UNLV Marjorie Barrick Museum of Art
Las Vegas, Nevada
We believe everyone deserves access to art that challenges our understanding of the present and inspires us to create a future that makes space for us all.
MessageSalvador Dalí
The Divine Comedy, 1970
Woodblock prints
Marjorie Barrick Museum of Art Collection
Gift of the Las Vegas Art Museum, 2021; Gift of Barry T. Bates and Janet S. Dufek, 2000.
2021.08.027
Complete set of Salvador Dalí's illustrated addition of The Divine Comedy by Dante. Prints were not manually produced or signed by the artist.
Salvador Dalí was a painter and draughtsman whose imagery was intended to reflect the revelatory juxtapositions of his unconscious mind.
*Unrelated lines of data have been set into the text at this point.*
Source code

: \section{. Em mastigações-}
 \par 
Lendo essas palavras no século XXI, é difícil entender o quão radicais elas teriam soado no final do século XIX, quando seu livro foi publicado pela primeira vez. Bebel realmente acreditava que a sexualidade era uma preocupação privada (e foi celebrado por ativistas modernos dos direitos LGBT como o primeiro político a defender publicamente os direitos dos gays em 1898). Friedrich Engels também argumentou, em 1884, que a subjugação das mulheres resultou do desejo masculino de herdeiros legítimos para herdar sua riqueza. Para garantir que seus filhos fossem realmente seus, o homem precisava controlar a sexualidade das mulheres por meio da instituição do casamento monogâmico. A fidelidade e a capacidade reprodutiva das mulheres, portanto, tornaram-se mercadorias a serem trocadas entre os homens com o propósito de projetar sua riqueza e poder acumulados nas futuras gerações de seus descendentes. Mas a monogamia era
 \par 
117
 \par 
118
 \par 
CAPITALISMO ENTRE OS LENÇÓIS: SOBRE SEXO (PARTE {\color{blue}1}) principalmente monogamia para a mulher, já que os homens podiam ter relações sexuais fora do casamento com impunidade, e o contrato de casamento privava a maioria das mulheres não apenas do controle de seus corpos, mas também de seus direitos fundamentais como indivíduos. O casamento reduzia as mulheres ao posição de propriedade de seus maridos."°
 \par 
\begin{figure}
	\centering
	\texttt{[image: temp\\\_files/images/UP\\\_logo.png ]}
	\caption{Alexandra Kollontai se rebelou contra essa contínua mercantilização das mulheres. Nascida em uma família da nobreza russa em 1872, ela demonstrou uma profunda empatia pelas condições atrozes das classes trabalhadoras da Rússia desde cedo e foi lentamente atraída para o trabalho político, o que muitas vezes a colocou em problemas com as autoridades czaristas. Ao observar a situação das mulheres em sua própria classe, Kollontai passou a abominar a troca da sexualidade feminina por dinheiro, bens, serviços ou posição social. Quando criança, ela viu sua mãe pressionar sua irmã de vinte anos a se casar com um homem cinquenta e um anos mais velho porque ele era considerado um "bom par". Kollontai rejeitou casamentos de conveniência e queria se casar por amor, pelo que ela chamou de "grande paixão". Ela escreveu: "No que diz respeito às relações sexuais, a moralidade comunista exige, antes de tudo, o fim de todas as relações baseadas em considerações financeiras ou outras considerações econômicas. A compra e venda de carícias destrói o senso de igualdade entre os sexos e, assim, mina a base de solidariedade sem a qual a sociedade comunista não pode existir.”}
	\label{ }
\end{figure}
Throughout his oeuvre, normally-solid objects such as bodies and landscapes are often warped, softened, and placed in awkward positions that suggest states of threat, mystery, or panic. His “melting clocks” painting, The Persistence of Memory, 1931, may be the most universally famous work of Surrealist art. Born in Figueres, Catalonia, Spain, Dalí studied art at the Real Academia de Bellas Artes de San Fernando (Royal Academy of Fine Arts of San Fernando) in Madrid. His paintings, prints, and sculptures have been exhibited widely around the world and several museums and exhibition spaces in Europe and North America have been established to display his work. He died in 1989. His body is buried in a crypt below the Dalí Theatre and Museum in Figueres.